KDV (Katma Değer Vergisi), bir malın veya hizmetin üretim veya satış aşamalarında eklenen değer üzerinden alınan bir vergi türüdür. Bir ülkede tüketilen malların ve hizmetlerin fiyatına eklenen bir vergi olarak uygulanır. Satıcının mal veya hizmet üzerine eklediği değerin bir kısmı, KDV olarak devlete ödenir.
KDV’nin amacı, devletin gelirini artırmak ve kamu hizmetlerini finanse etmektir. Satış işlemleri sırasında her aşamada eklenen KDV miktarı, üretici, tüccar veya hizmet sağlayıcı tarafından toplanır ve devlete iletilir. Son tüketici, satın aldığı mal veya hizmetin fiyatına dahil olan KDV’yi öder.
Türkiye’de Katma Değer Vergisinin Tarihi
Türkiye’de Katma Değer Vergisi (KDV), tüketim vergisi olarak uygulanan ve mal ve hizmetlerin satışı sırasında eklenen bir vergi türüdür.
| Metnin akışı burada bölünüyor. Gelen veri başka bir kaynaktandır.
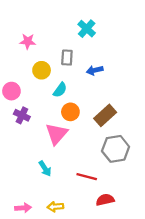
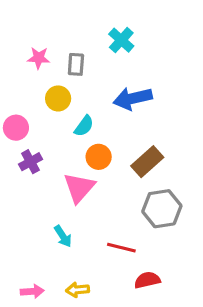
gray rectangle: (67, 58) -> (76, 64), moved
blue arrow: (95, 70) -> (133, 98), size x1.6
purple cross: (22, 115) -> (31, 162), turned 35

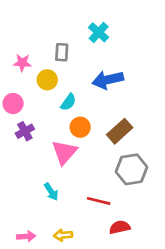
pink star: (39, 58) -> (22, 63), moved

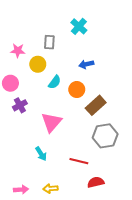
blue arrow: (108, 80) -> (86, 64), size x0.6
orange circle: (80, 127) -> (77, 90), moved

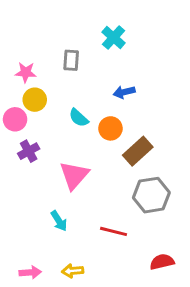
yellow circle: (38, 64) -> (35, 100), moved
cyan semicircle: (55, 82) -> (79, 118), turned 96
red semicircle: (96, 182) -> (162, 262), moved

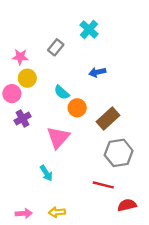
gray rectangle: (71, 60) -> (56, 47), turned 35
orange circle: (110, 128) -> (77, 108), moved
red line: (114, 231) -> (103, 185), moved

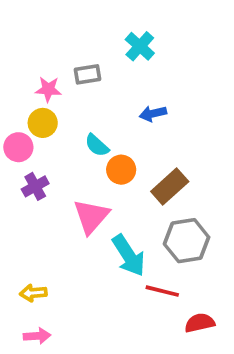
gray rectangle: (56, 47) -> (88, 74), turned 42
pink star: (20, 57) -> (48, 89), moved
cyan arrow: (46, 173) -> (129, 256), moved, size x1.6
yellow arrow: (57, 212) -> (33, 293), moved

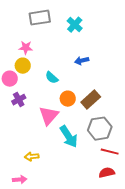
gray rectangle: (88, 74) -> (40, 18), moved, size x1.5
orange circle: (121, 170) -> (68, 99), moved
red line: (162, 291) -> (110, 152), moved
yellow arrow: (33, 293) -> (32, 157), moved

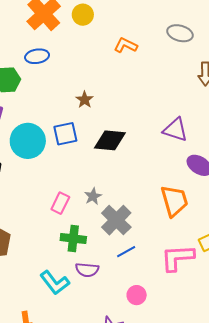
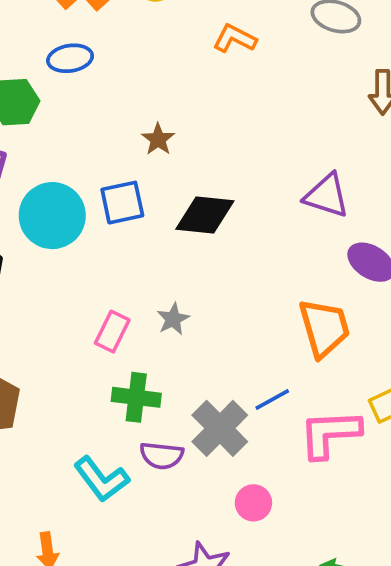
gray cross: (116, 220) -> (220, 428), moved
blue line: (126, 252) -> (272, 399), moved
KDV’nin Türkiye’deki tarihsel gelişimi şu şekildedir:
- 1 Ocak 1985: Türkiye’de KDV uygulaması 1 Ocak 1985 tarihinde yürürlüğe giren 3065 sayılı Katma Değer Vergisi Kanunu ile başlamıştır. Bu kanunla birlikte Türkiye’de KDV sistemi resmi olarak hayata geçirilmiştir.
- 2002: 2002 yılında 4760 sayılı Kanunla, KDV Kanunu’nda değişiklikler yapılarak KDV oranları ve kapsamı yeniden düzenlenmiştir.
- 2007: 1 Temmuz 2007 tarihinde 5491 sayılı Kanun ile KDV oranları ve bazı ürünlerin KDV’siz olarak teslim edilmesi düzenlenmiştir.
- 2020: 31 Temmuz 2020 tarihinde 7226 sayılı Kanunla, COVID-19 pandemisi nedeniyle ekonomik destek amacıyla KDV oranlarında geçici olarak değişiklikler yapılmıştır.
Türkiye’de KDV, temel olarak ürün ve hizmetlerin fiyatına eklenerek tüketiciden alınan bir vergidir. Ancak KDV oranları ürün ve hizmet türlerine göre farklılık gösterir. KDV oranları, zaman içinde ekonomik ihtiyaçlar ve hükümet politikalarına bağlı olarak değişebilir. KDV, Türkiye’nin bütçesine önemli bir gelir kaynağı olarak katkı sağlamaktadır.